■ REQUEST ■
Rewrite the lines below, putting "horizontal axis" wherever "x-axis" appears and keeping everything else the same. Omit the pictures.

(Data drawn from a collection)

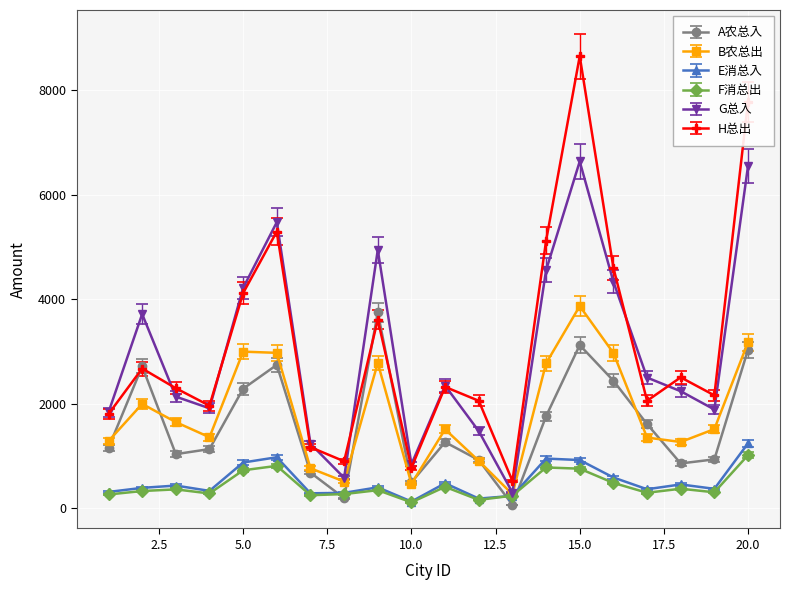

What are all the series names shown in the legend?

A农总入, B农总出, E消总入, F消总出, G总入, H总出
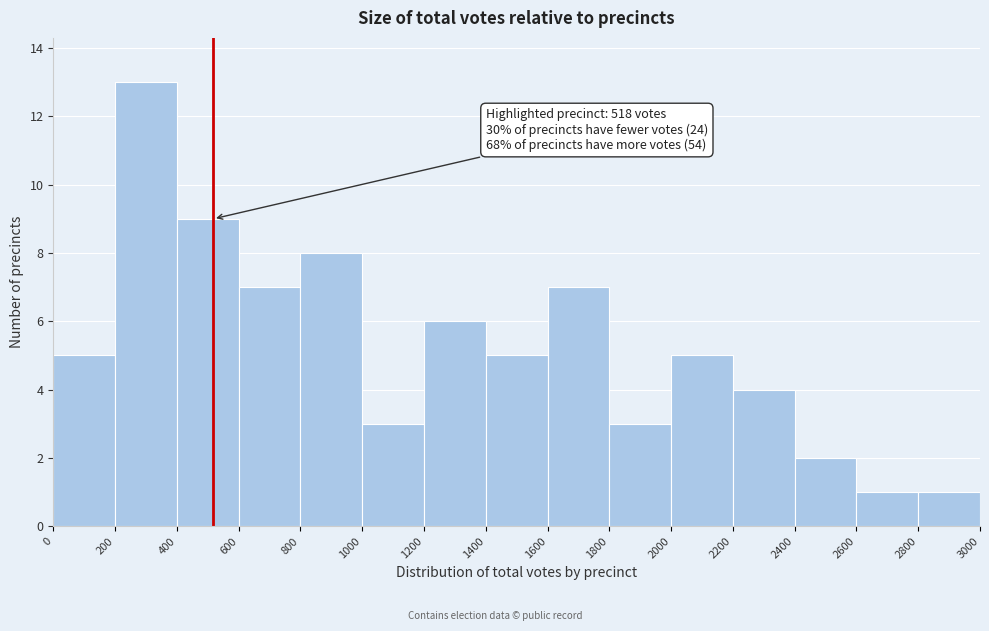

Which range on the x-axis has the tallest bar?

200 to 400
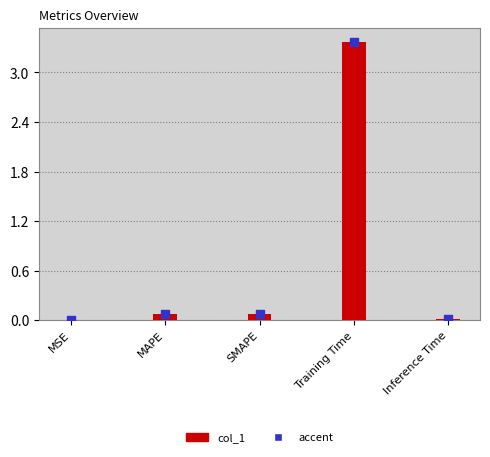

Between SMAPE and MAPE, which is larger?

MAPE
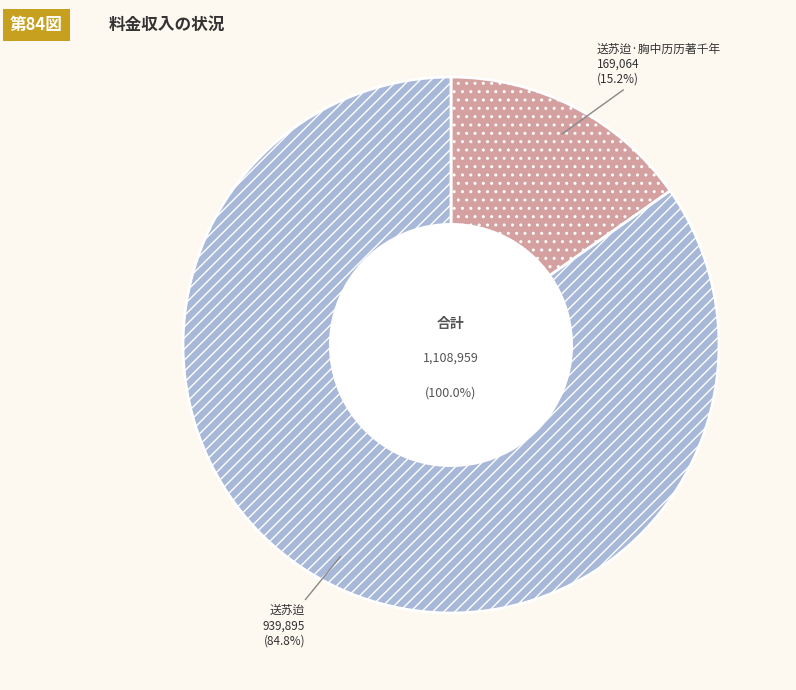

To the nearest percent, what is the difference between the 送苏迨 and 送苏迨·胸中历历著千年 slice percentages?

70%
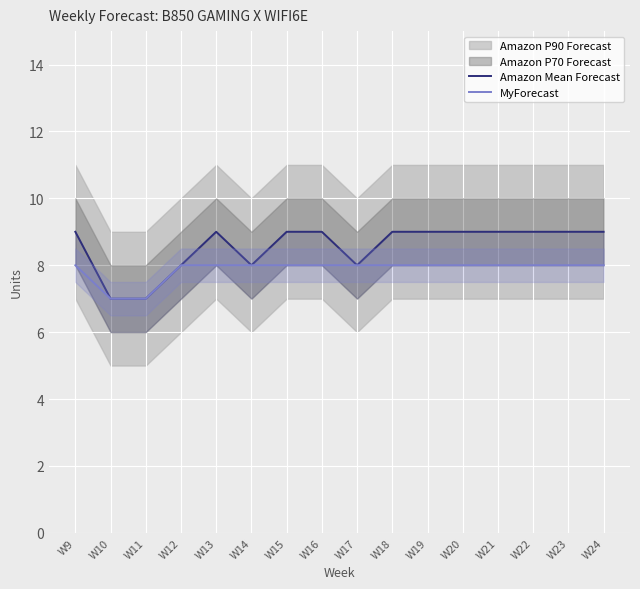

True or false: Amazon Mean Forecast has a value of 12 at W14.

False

■ WRITTEN ANSWER ■
What are all the series names shown in the legend?

A农总入, B农总出, E消总入, F消总出, G总入, H总出

Which range on the horizontal axis has the tallest bar?

200 to 400

Between SMAPE and MAPE, which is larger?

MAPE

To the nearest percent, what is the difference between the 送苏迨 and 送苏迨·胸中历历著千年 slice percentages?

70%

True or false: Amazon Mean Forecast has a value of 12 at W14.

False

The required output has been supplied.